Essa vergonha os DJs paulistanos da cena alternativa não passaram, mesmo tendo muito menos estofo financeiro em relação aos artistas de fora para aguentar um período indefinido sem trabalhar. Foram poucos os que tocaram nas festas secretas em São Paulo e, quando foi possível retomar as atividades, as casas noturnas voltaram com o público sentado e o DJ distante, isolado do contato com as pessoas na cabine mas feliz de retornar à noite.

Por outro lado, quem procurava algo mais comercial não teve dificuldade de encontrar festas para milhares de pessoas --sem máscara e bem juntinhas-- no auge da pandemia. O Indústria Club reuniu uma série de DJs de house a 30 minutos de São Paulo em diversos festivais organizados de forma clandestina e com endereço divulgado poucas horas antes da festa num grupo de WhatsApp.

Bombaram também festas de pagode, funk e hip-hop na zona norte da cidade e jantares que viravam pista no Sutton, na avenida Faria Lima --ou seja, tinha para todos os bolsos.

O lugar de destaque do retorno foi o clube Caos, comandado pela DJ Eli Iwasa, em Campinas, no interior paulista. O amplo espaço de estética industrial se mostrou acolhedor, com bancos e mesas de madeira e plantas por todos os lados, para receber a cada sábado alguns dos principais DJs paulistanos, como Davis, Cashu, L_cio, Marcio Vermelho, Carlos Capslock e Valentina Luz, que tocavam sets de várias horas de duração. A própria dona do clube, em entrevista em abril, previu a volta da cena com mais nomes nacionais e menos estrangeiros.
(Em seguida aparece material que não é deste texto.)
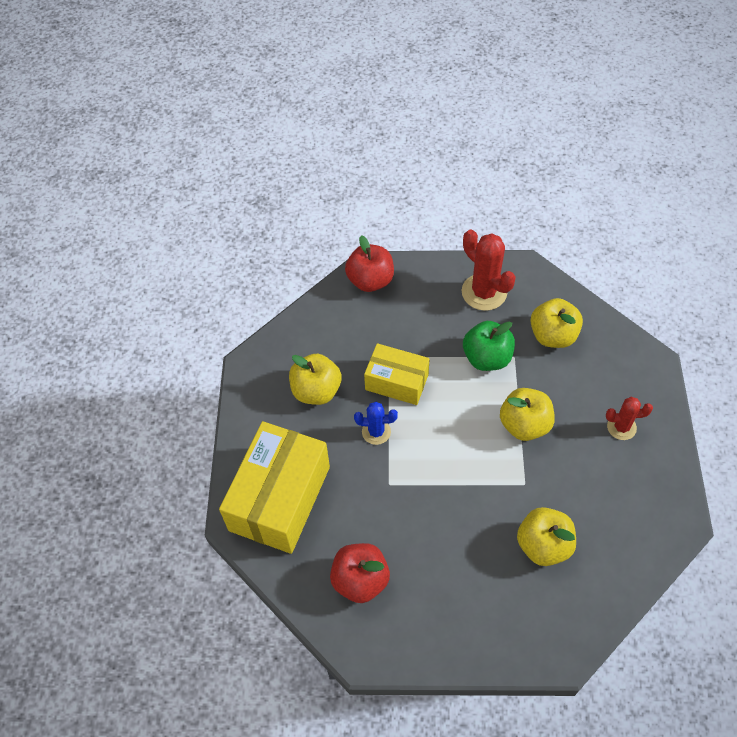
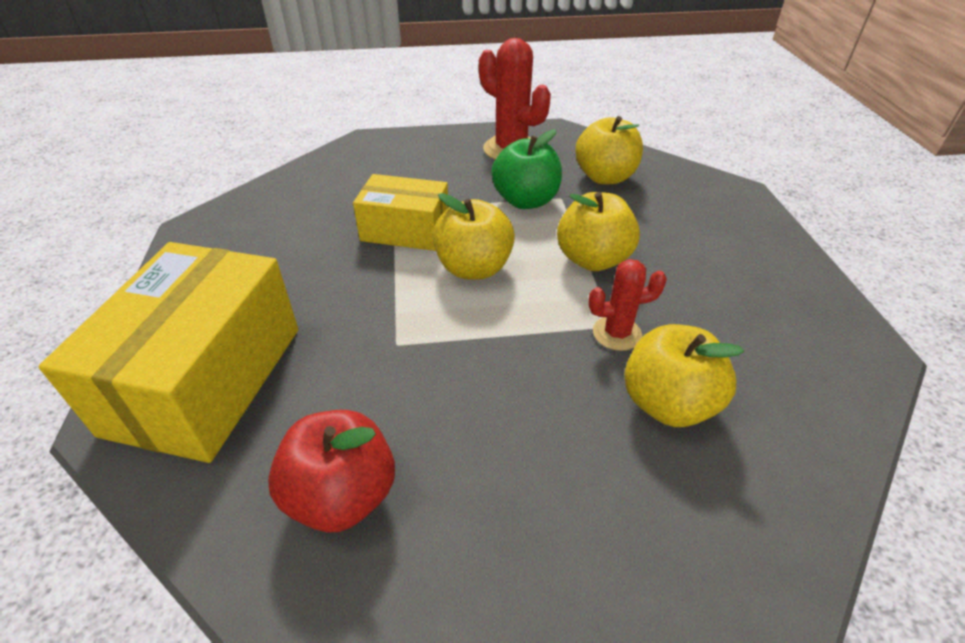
camera: 10 degrees left, 15 degrees down
yellow apple [289,354,342,405] -> yellow apple moved to [433,193,515,280]
red apple [345,235,394,292] -> none
blue cactus [354,402,398,445] -> none
red cactus [606,397,653,440] -> red cactus moved to [588,259,667,351]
Quem também salvou os clubbers quarentenados foi Claudia Assef com seu "Todo Mundo é DJ", programa online que a jornalista desenvolveu para contar a fundo a história de um DJ brasileiro a cada edição. Os 60 minutos semanais eram divertidos, com um quadro em que os convidados adivinhavam a música que estava tocando --a partir de um vinil, é claro--, num formato que lembrava a MTV dos anos 1990.

Eterna defensora da cultura clubber, Assef traz agora a primeira boa notícia da noite em 2021. Ela transformou uma sala do Centro Cultural Olido na Galeria do DJ Sonia Abreu. O espaço, a ser inaugurado no final de janeiro, terá uma exposição permanente com fotos históricas, flyers de festas que marcaram época, discos de vinil, figurinos e uma instalação audiovisual cobrindo os 60 anos de discotecagem em São Paulo.

Se a vacina finalmente chegar, as pistas devem voltar, e o babado promete ser forte.